Wanting freedom from the religious distortions that hounded and divided her yet wanting to hold on to her fundamental beliefs, she realized that the problem was one of salvaging God while surrendering the appurtenances with which He had been enshrouded. This meant breaking free from an environmental bondage to a childhood in which religion was omnipresent. Armageddon was table talk, and the end of the world was a threatening reality. There had been menace, too, in grandfather Dorsett's prattle about the seven last plagues and the inevitable war with China and about how in the wake of the Catholics' assumption of power would come the doom of mankind, a doom that had also been prepared, her grandfather averred, by the perfidious, sacrilegious theory of evolution that Darwin had promulgated.

The crypt in the cathedral of Sybil's religious torment was occupied, too, by a variety of symbolic figures from the past, exerting in the present their throttling grip. One of these was no less a personage than Satan-- the serpent who had stalked through Sybil's childhood, a living, breathing presence. Fearing that he would creep in at night, she had also feared that nothing she could do would or could keep him from "getting her."

In the crypt of torment, too, was an angel with sword and fire, who, having driven Adam and Eve out of the Garden of Eden because they were "bad," threatened to drive Sybil out of her home because she, too, was "bad."

The more, therefore, that the analysis led Sybil to dip into the accretive religious heritage of an overstrict observance of rigid faith, the more hounded, divided she became. Yet while inwardly rebelling, she outwardly conformed to the letter of the orthodoxy.

 

The voice of that orthodoxy was heard in the consulting room that brisk September day. Sybil was seated on the couch, close to the doctor. The discussion moved from the need for freedom in the present to the lack of freedom imposed by the past.

"I understood the reasons for not smoking, not dancing, not going to birthday parties on Sabbath," Sybil explained. "But I rebelled inside. Then after a while I didn't rebel. Then I did again. And now I'm trying not to."

"Why," the doctor asked in dismay, "are you trying not to now?"

Sybil was silent.

"Okay," the doctor prodded. "Now what makes sense about not going to a birthday party on Sabbath?"

"Because it says in the Bible you should not do your own pleasure on the Sabbath day. You are supposed to think about God. Not do secular things." She had spoken unhesitatingly, but now she added defensively, "I don't want to talk about it."

"Doesn't the Bible say," the doctor reminded her, "on six days work and rest on the seventh?

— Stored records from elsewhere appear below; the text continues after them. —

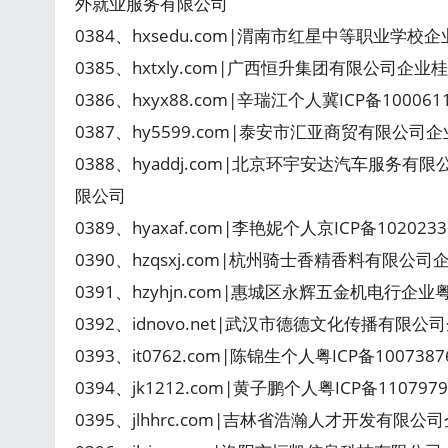
外就业服务有限公司
0384、hxsedu.com|渭南市红星中等职业学校企
0385、hxtxly.com|广西恒升集团有限公司企业桂
0386、hxyx88.com|辛瑞江个人冀ICP备10006
0387、hy5599.com|泰安市汇亚商贸有限公司企
0388、hyaddj.com|北京环宇安达汽车服务有
限公司
0389、hyaxaf.com|李艳妮个人京ICP备102023
0390、hzqsxj.com|杭州骑士香精香料有限公司
0391、hzyhjn.com|惠城区永辉五金机电行企业
0392、idnovo.net|武汉市德德文化传播有限公司
0393、it0762.com|陈锦生个人粤ICP备1007
0394、jk1212.com|黄子鹏个人粤ICP备110797
0395、jlhhrc.com|吉林省浩瀚人才开发有限公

Isn't going to a party part of the seventh day's leisure of which the Bible talks?"

"You could go to a party on another day," Sybil replied nonresponsively. "But not on Sabbath because observance was from sundown to sundown. That's what God told us to do."

The doctor offered a correction: "That's what the prophets in the Bible said God told us to do. Let's not confuse the issue."

"God talked through them," Sybil replied with conviction.

"Perhaps," said the doctor.

"The Bible is written by the inspiration of God," Sybil affirmed. "It isn't just something somebody has written down."

"The prophets were human beings and we cannot be absolutely, positively, totally sure they got things exactly correct."

"God," Sybil replied, "would not permit them to make mistakes."

"Oh, He permits people to make mistakes!" There was a tinge of irony in the doctor's voice.

"Yes," Sybil conceded. Then her facial expression became taut as she added, "But not in something as important as His law, the guide for generations to come."